• Work request
From the listing below, keep only the lines that contain the string "Bonus". The match is case-sensitive.

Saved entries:
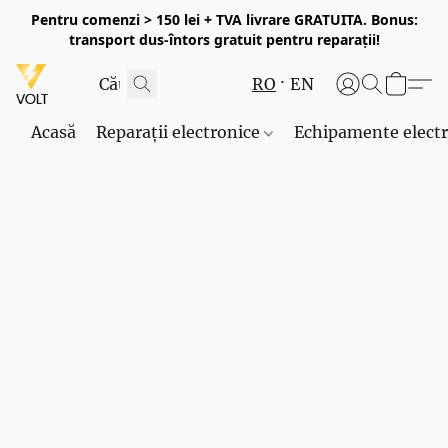
Pentru comenzi > 150 lei + TVA livrare GRATUITA. Bonus:
transport dus-întors gratuit pentru reparații!
RO
EN
Acasă
Reparații electronice
Echipamente elect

• Solution
Pentru comenzi > 150 lei + TVA livrare GRATUITA. Bonus:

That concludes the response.